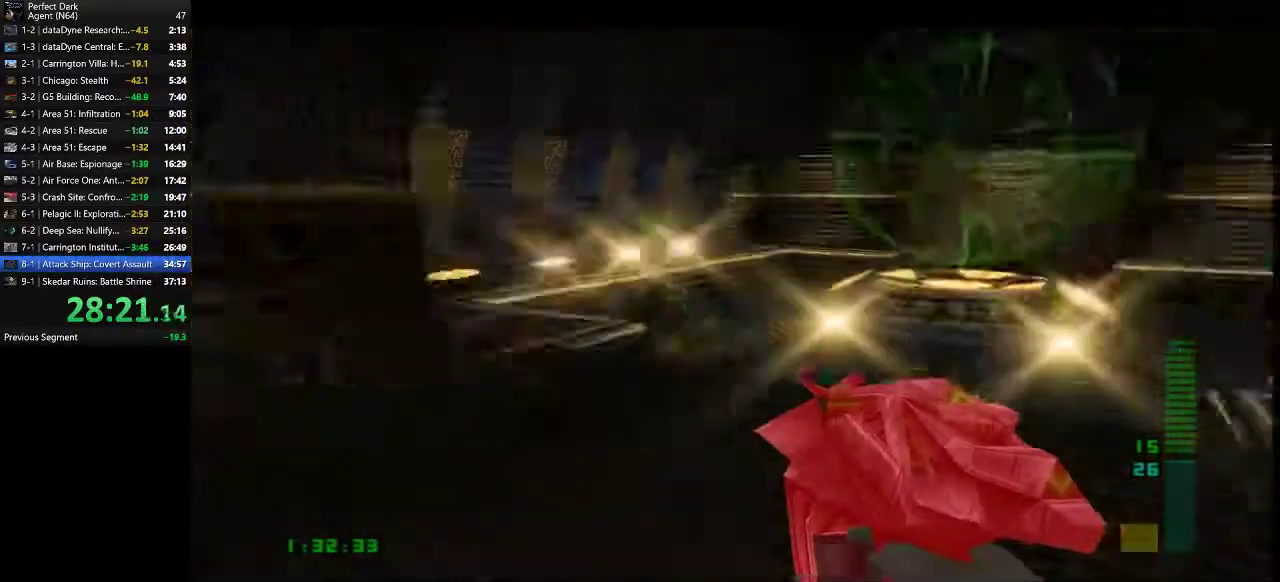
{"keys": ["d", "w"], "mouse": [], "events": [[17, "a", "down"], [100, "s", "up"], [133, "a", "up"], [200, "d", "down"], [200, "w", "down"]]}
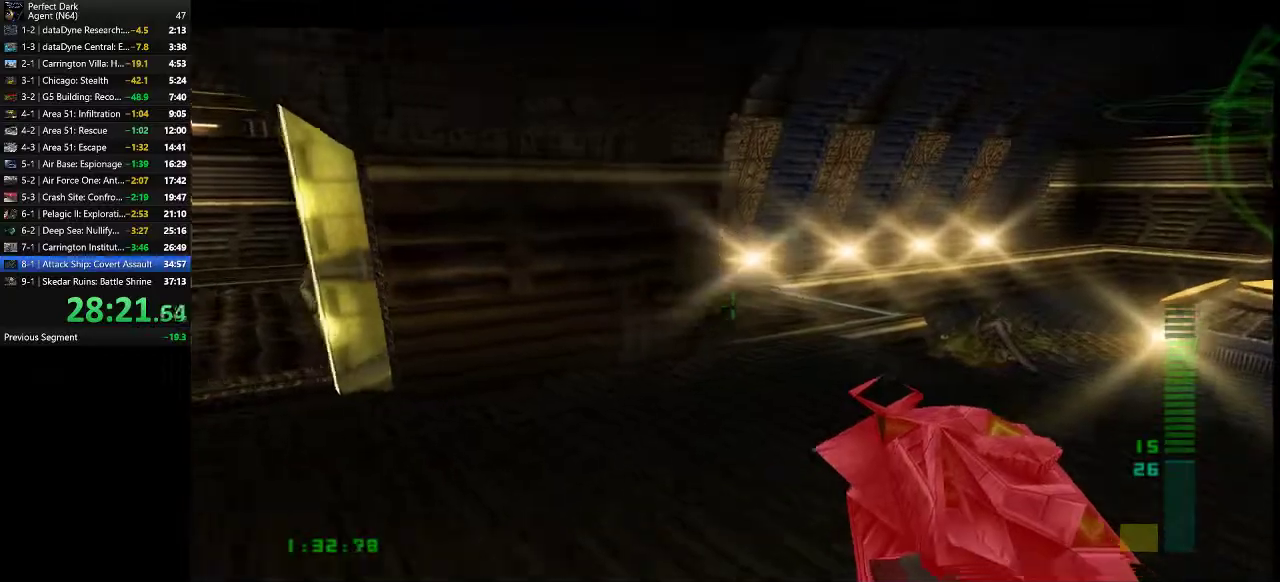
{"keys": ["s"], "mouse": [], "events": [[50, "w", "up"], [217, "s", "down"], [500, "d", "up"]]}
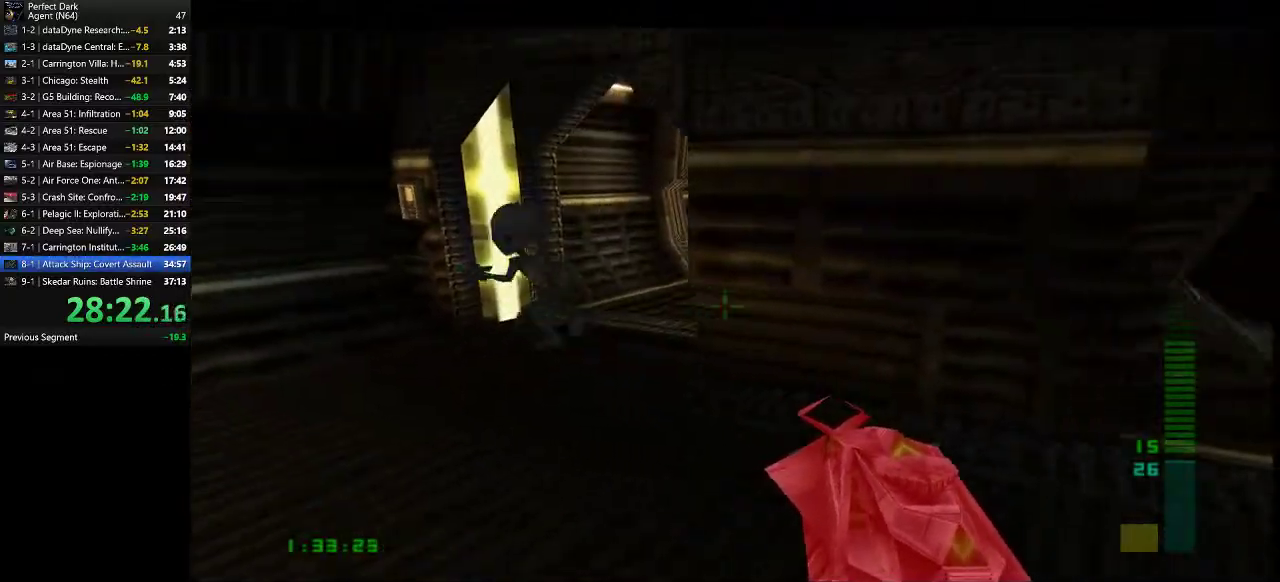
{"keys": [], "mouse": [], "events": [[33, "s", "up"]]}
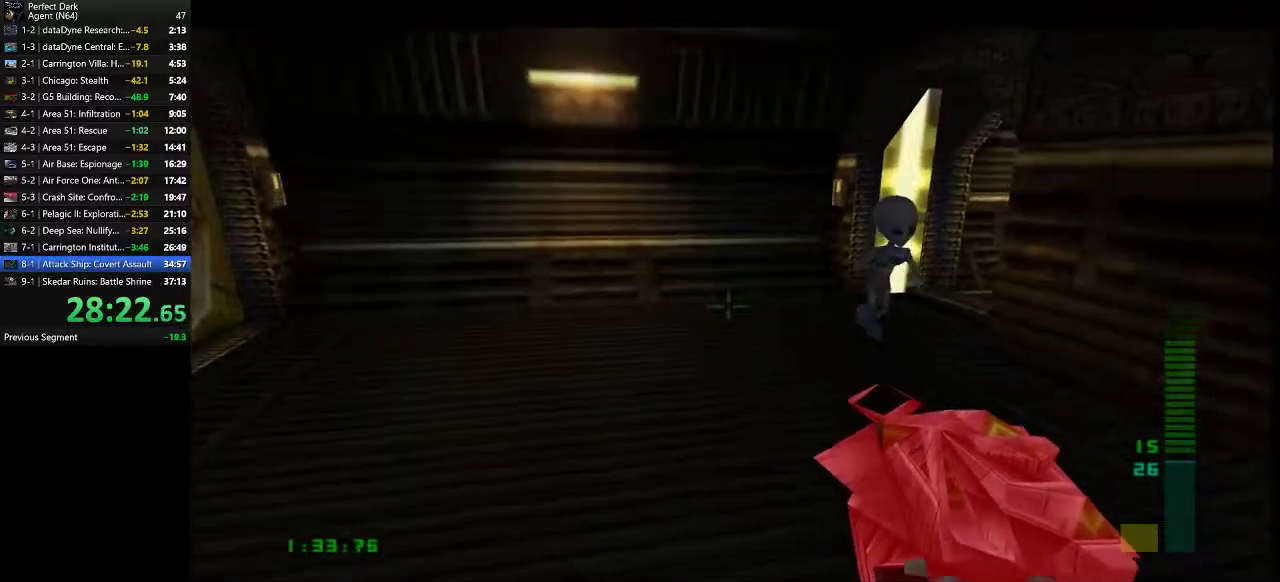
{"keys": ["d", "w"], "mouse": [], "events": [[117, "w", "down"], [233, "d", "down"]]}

▸ **What you will do**
Return, exactly as they stand, all of the lines above, but not the pictures.

▸ **Solution for this exercise**
{"keys": ["d", "w"], "mouse": [], "events": [[17, "a", "down"], [100, "s", "up"], [133, "a", "up"], [200, "d", "down"], [200, "w", "down"]]}
{"keys": ["s"], "mouse": [], "events": [[50, "w", "up"], [217, "s", "down"], [500, "d", "up"]]}
{"keys": [], "mouse": [], "events": [[33, "s", "up"]]}
{"keys": ["d", "w"], "mouse": [], "events": [[117, "w", "down"], [233, "d", "down"]]}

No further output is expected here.